The Zika virus is a member of the virus family Flaviviridae and is closely related to other mosquito-borne viruses such as those that cause dengue fever, yellow fever, and Japanese encephalitis. The primary carrier of the virus, the Aedes aegypti mosquito, is unusual in that it is most active during the daytime hours. It only takes one bite for an infection to occur. Once the surrounding skin cells are inoculated, the virus can quickly move into the bloodstream and spread throughout the body.
Zika virus is mainly spread by mosquitoes. The virus can also be transmitted during sex, mostly from men to women as the virus can persist for months in semen.
Zika can also be passed from mother to child during pregnancy and, on rare occasions, through a tainted blood transfusion.
A Zika infection is usually mild and uneventful, but it can turn serious if passed to a developing fetus during the early stages of pregnancy. While scientists do not yet fully understand the pathway of the disease, it appears that the virus is able to breach the placenta during the early part of the first trimester when fetal stem cells are just starting to specialize into the brain, heart, and other vital organs.The virus' impact on these cells can be devastating, causing serious malformations and increasing the risk of miscarriage and stillbirth. The most serious concern is microcephaly, a rare and irreversible birth defect in which a baby is born with an abnormally small head and brain.
While discovered in 1947, Zika virus (ZIKV) remained unimportant and unnoticed until the Yap Island outbreaks in 2007. Even then, it scarcely raised interest and concern quickly abated as the outbreak dwindled without further outbreaks occurring. This situation changed dramatically with the unexpected and large outbreaks that began in 2015 in Brazil—eventually resulting in an estimated 200,000 identified cases. As a result, the world has had to play “catch-up” by rapidly investigating ZIKV immunology, pathophysiology, and its short- and long-term effects, as well as the full spectrum of pathology the virus may cause in different populations.
As of 2021, there is no effective drug to treat—or vaccine to prevent—Zika infection.
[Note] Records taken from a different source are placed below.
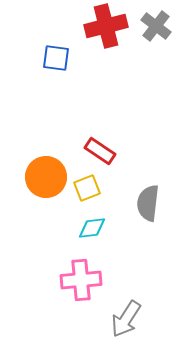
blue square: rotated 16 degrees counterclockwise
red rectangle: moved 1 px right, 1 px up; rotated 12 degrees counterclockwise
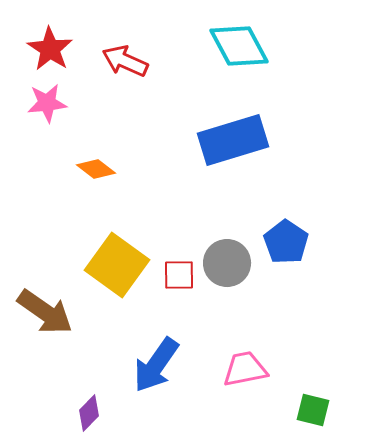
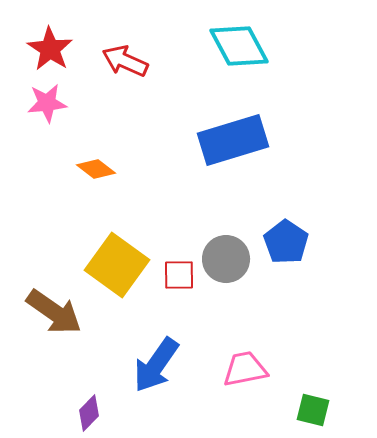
gray circle: moved 1 px left, 4 px up
brown arrow: moved 9 px right
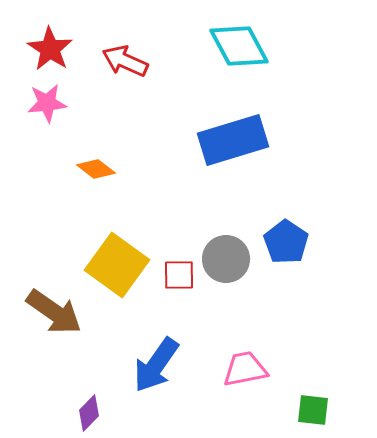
green square: rotated 8 degrees counterclockwise
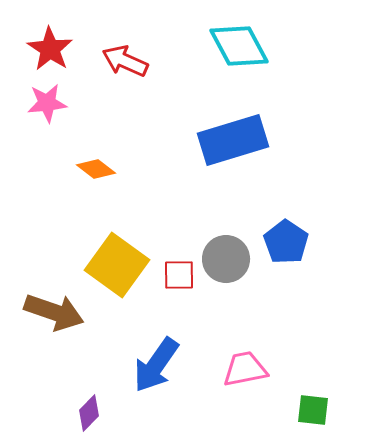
brown arrow: rotated 16 degrees counterclockwise
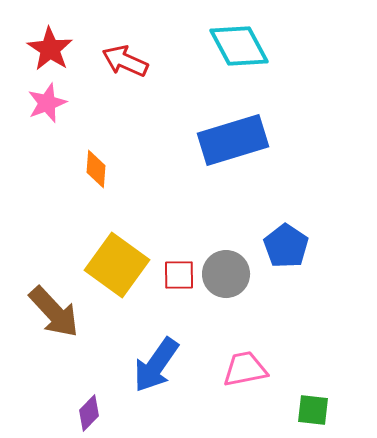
pink star: rotated 15 degrees counterclockwise
orange diamond: rotated 57 degrees clockwise
blue pentagon: moved 4 px down
gray circle: moved 15 px down
brown arrow: rotated 28 degrees clockwise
As of 2019, some 18 known vaccine candidates are in various stages of preclinical and clinical development. A wide variety of formulations are being studied; among those being tested are live virus vaccines, inactivated vaccines, whole-virus vaccines, subunit vaccines, and messenger RNA (mRNA)–, DNA-, protein-, and vector-based formulations.
The ideal vaccine against Zika would require a single dose, be capable of being administered to anyone regardless of age or medical condition (including pregnancy), result in durable (if not lifelong) immunity, prevent medically significant outcomes of infection in both the immediate recipient (eg, GBS) and in the fetus (eg, microcephaly and other congenital conditions), be safe and highly effective, and ideally not require either a cold chain or complex logistics to store and administer. Given the observation of intermittent outbreaks thus far, the ability to store vaccine stockpiles for long periods of time is also necessary.